++++ Extract to read
Matthew Carnicelli (Brooklyn, NY)
David, with all due respect, kindness is a choice, not a skill. We choose to be kind, civil, and humane - or we choose not to be. I am a Democrat because I choose to be kind, to even err on the side of kindness, believing that kindness is the best policy, and that in most cases, if not all, kindness begets kindness (while hatred begets hatred). On the conservative side of our political divide, my bias towards kindness may appear foolishness - but err we must, and err I choose on the side of kindness. https://www.youtube.com/watch?v=VE7uBX8DdmE
Tom (New Jersey)
@Matthew Carnicelli Matthew, with all due respect, you are a Democrat because you feel that active government is a force for good. You believe that you can use the power of the government to appropriate resources from one group of citizens (taxes) and direct those resources to benefit another group of citizens (benefits), and thereby make the world a better place. A conservative believes that your use of the power of government is often an abuse that results in more harm (however unintended) than good. That conservative urges more restraint in the use of the power of government. Whether the actions you encourage the government to take are a kindness is entirely in the eye of the beholder. Conservatives observe that governments are rarely kind; most kindness is one on one, and best left to individuals. Both Democrats and Republicans believe they are kind and that the other is unkind. It would be foolish (and more than a little self righteous) to assume that the truth lies entirely with one side or the other.
Ana Luisa (Belgium)
@Tom The way you describe the position of a Democrat makes me believe you're a conservative ... am I right? Democrats don't believe that the government should tax one group in order to give that money to another group. They believe that IF "we the people" are the government, then the taxes paid by ALL citizens (even the poorest) will be used in such a way that ALL citizens benefit from it. You can't claim, for instance, that border patrol agents, whose salaries are paid by taxpayer money, somehow do not keep those who paid taxes safe, but only one group of citizens that does not pay for it. Democrats also believe that IF "we the people" govern, there's no reason to believe that we would by definition do more harm than good - especially when we base our decisions on science and proven facts. Like all big organizations, a government can make mistakes, and then it's up to us to correct them. I agree that real conservatives (but where are they today ... ?) tend to believe that it is best for all citizens to have a government that almost doesn't do anything, and such, being a conservative is in theory certainly perfectly compatible with having good intentions. In real life, however, the GOP constantly destroys government services that have been PROVEN to make people's lives better, so that is clearly being unkind (to say the least) ...
Ana Luisa (Belgium)
++++++++
++++ Dataset section
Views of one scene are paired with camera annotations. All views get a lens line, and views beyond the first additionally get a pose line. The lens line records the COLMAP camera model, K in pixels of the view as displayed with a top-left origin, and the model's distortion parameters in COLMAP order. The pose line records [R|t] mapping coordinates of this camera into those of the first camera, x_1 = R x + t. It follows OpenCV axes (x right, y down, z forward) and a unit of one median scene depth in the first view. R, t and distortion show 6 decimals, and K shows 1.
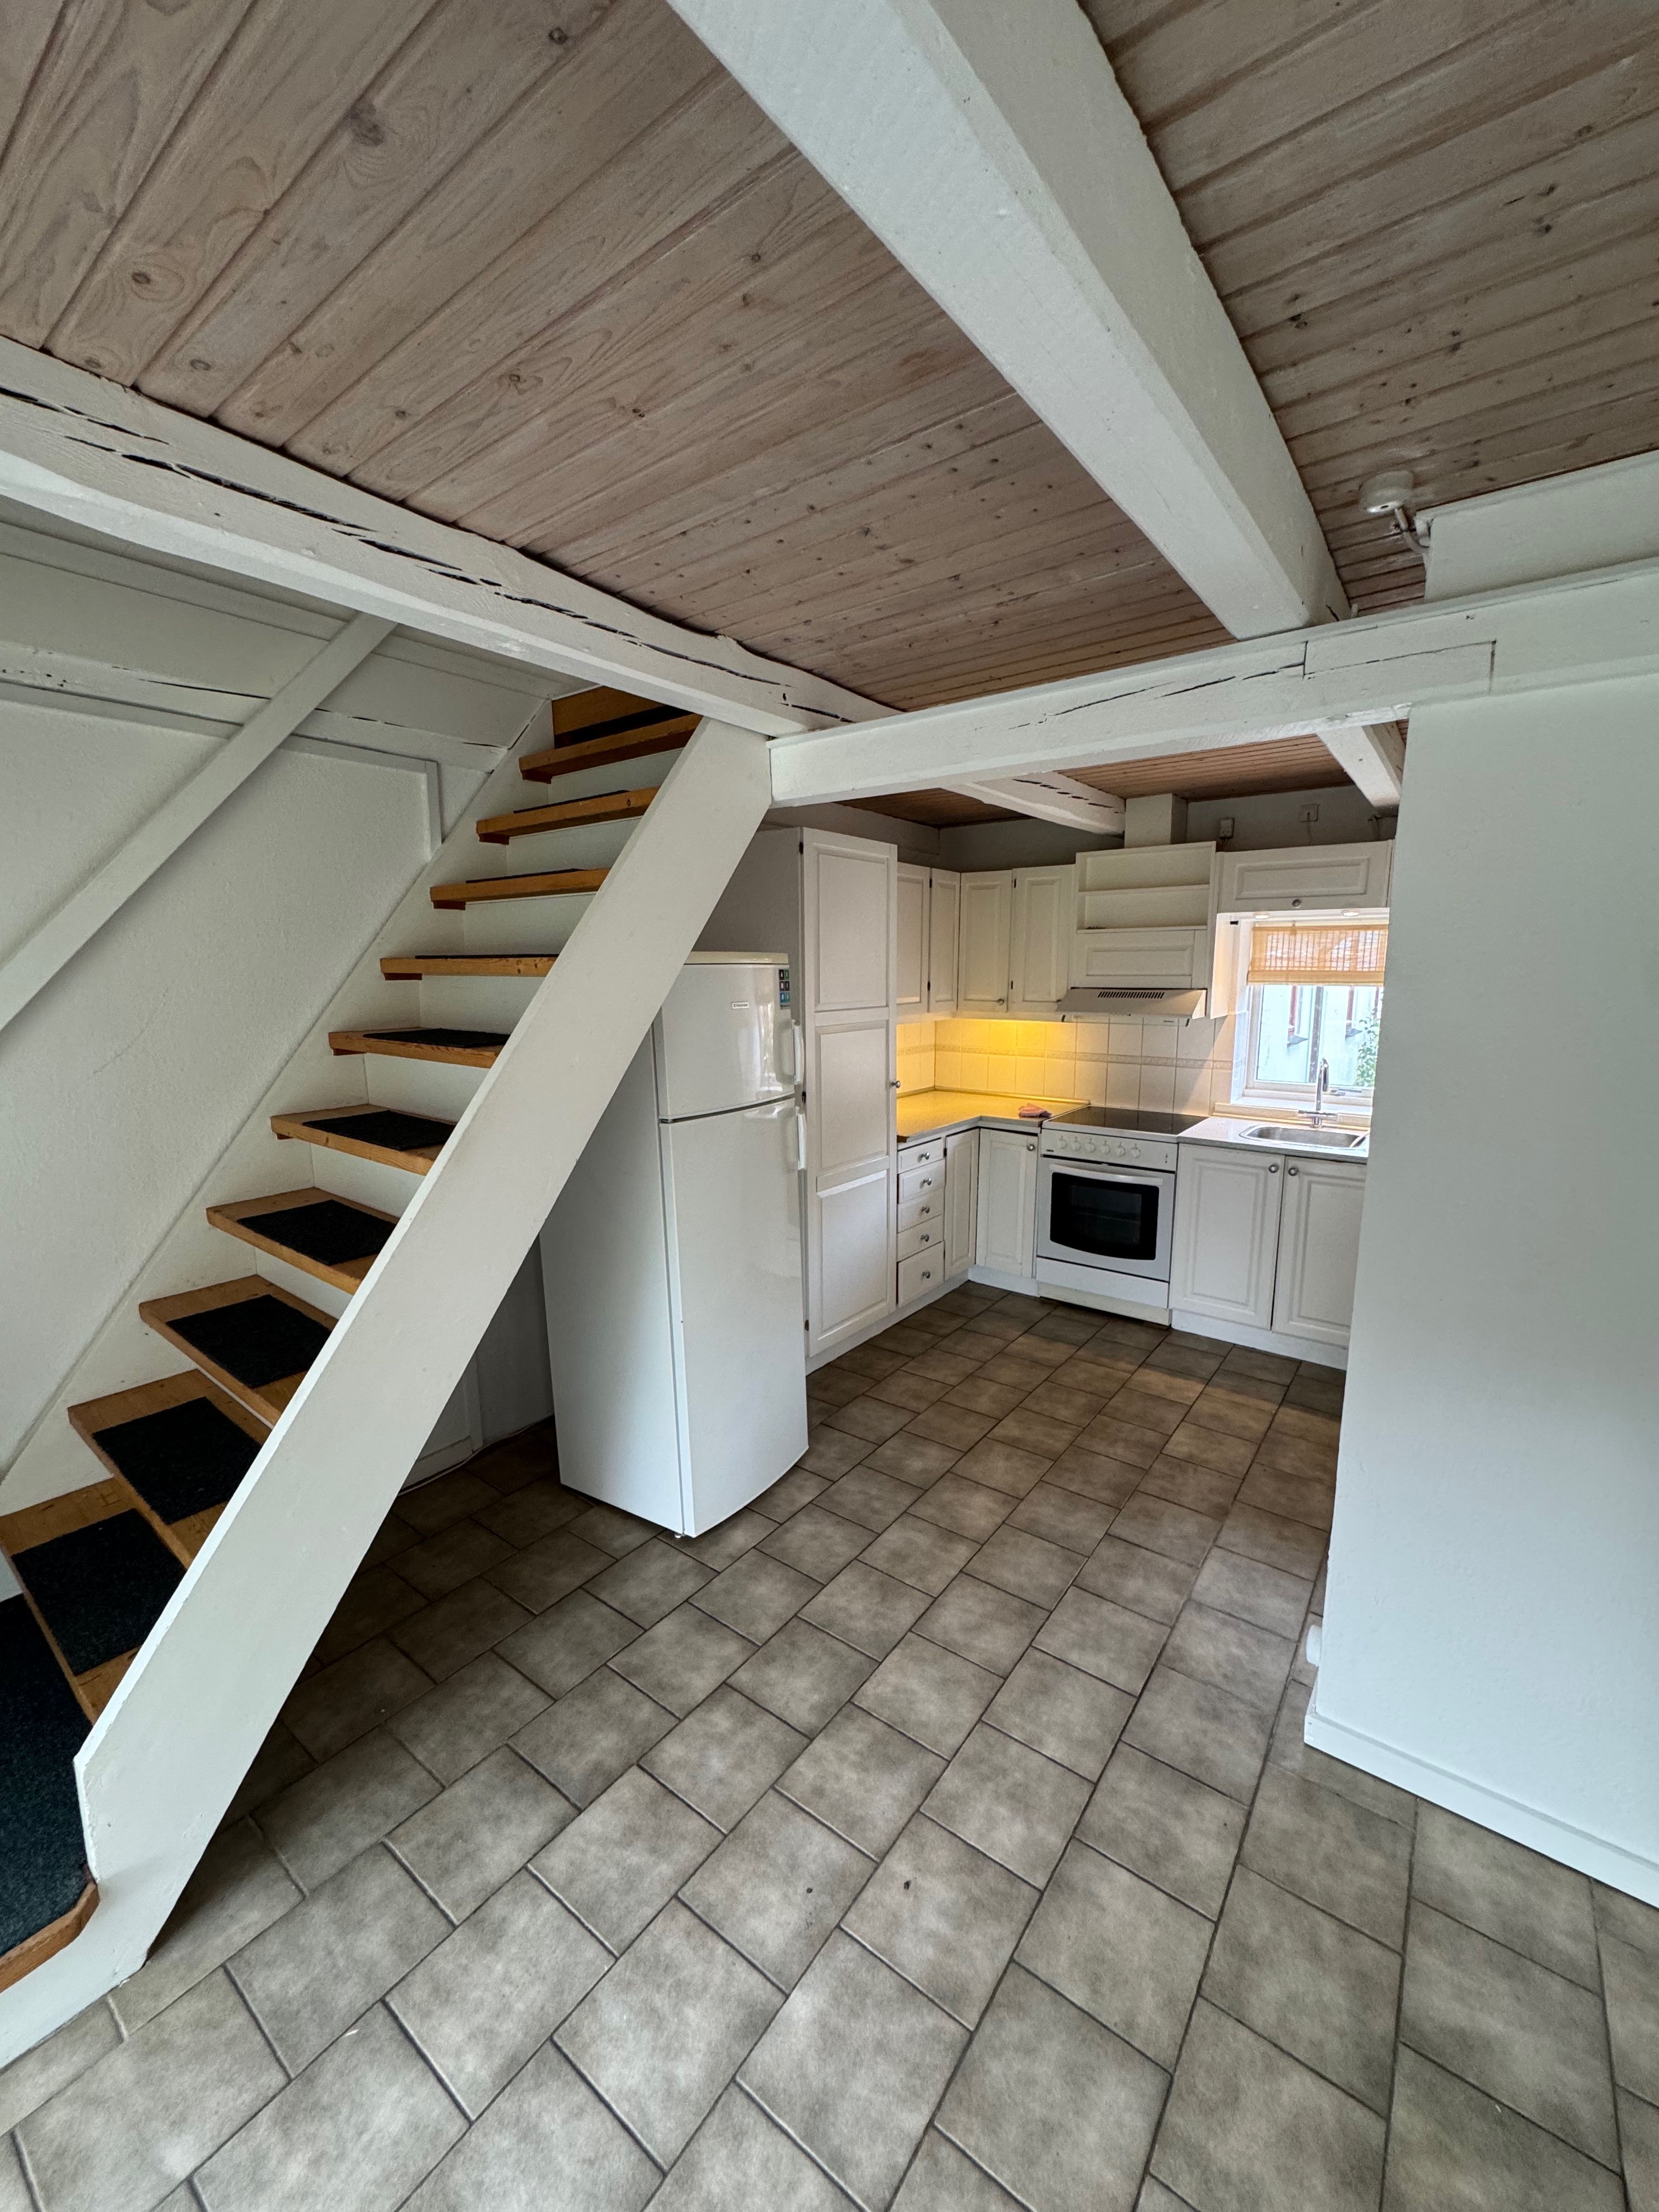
lens RADIAL K [[882.3, 0, 827.0], [0, 882.3, 1109.1], [0, 0, 1]] dist [0.000134, 0.000031]
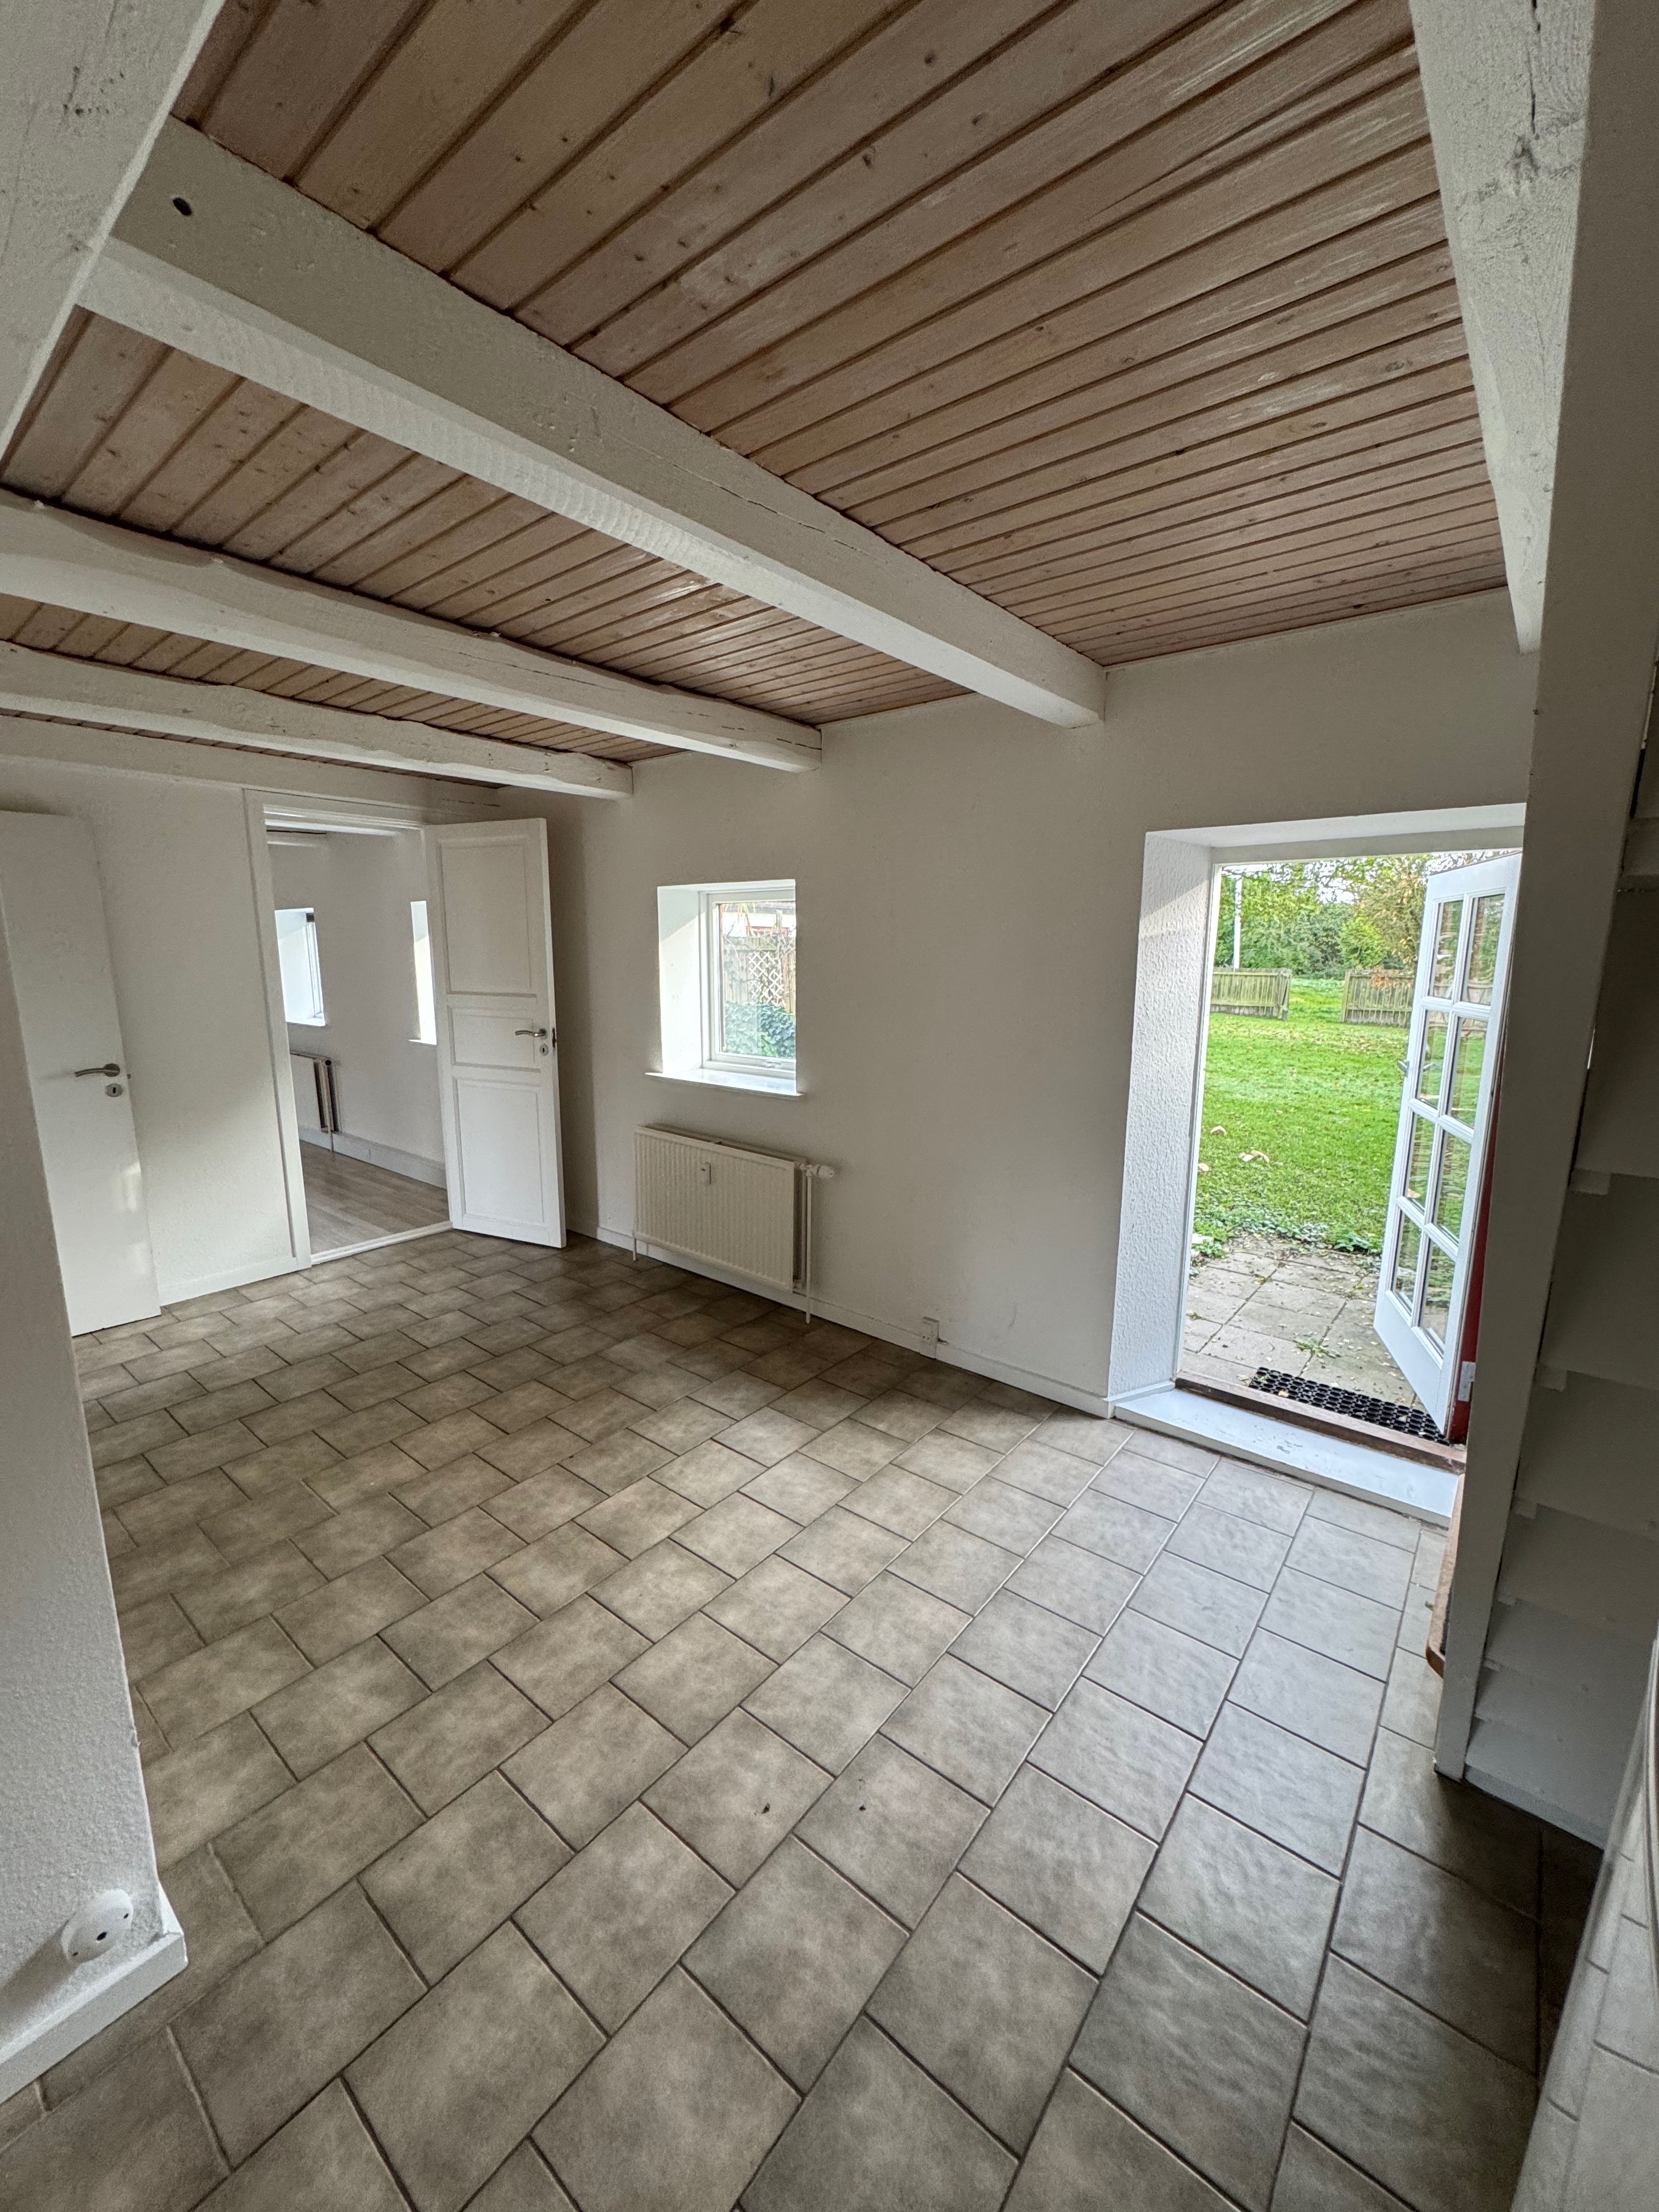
lens RADIAL K [[882.3, 0, 832.4], [0, 882.3, 1107.4], [0, 0, 1]] dist [0.000134, 0.000031]
pose [[-0.999521, -0.002519, 0.030861, -0.014434], [0.007987, 0.941981, 0.335572, -0.215693], [-0.029916, 0.335657, -0.941509, 1.617640]]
++++++++
▶ Assignment 1:
Do these statements agree with the comment thread? Give yes or no for each, with the words from the comment thread that decide it, quoted exactly. (a) Matthew Carnicelli calls kindness a skill. (b) Tom says a conservative urges more restraint in using the power of government. (c) Ana Luisa says Democrats believe the government should tax one group to give that money to another group.
▶ Assignment 2:
Repeat word for word the part of the comment thread starting at "Matthew Carnicelli (Brooklyn, NY)" and ending at "Tom (New Jersey)".

▶ Problem solution 1:
(a) No: "kindness is a choice, not a skill."
(b) Yes: "That conservative urges more restraint in the use of the power of government."
(c) No: "Democrats don't believe that the government should tax one group in order to give that money to another group."

▶ Problem solution 2:
Matthew Carnicelli (Brooklyn, NY)
David, with all due respect, kindness is a choice, not a skill. We choose to be kind, civil, and humane - or we choose not to be. I am a Democrat because I choose to be kind, to even err on the side of kindness, believing that kindness is the best policy, and that in most cases, if not all, kindness begets kindness (while hatred begets hatred). On the conservative side of our political divide, my bias towards kindness may appear foolishness - but err we must, and err I choose on the side of kindness. https://www.youtube.com/watch?v=VE7uBX8DdmE
Tom (New Jersey)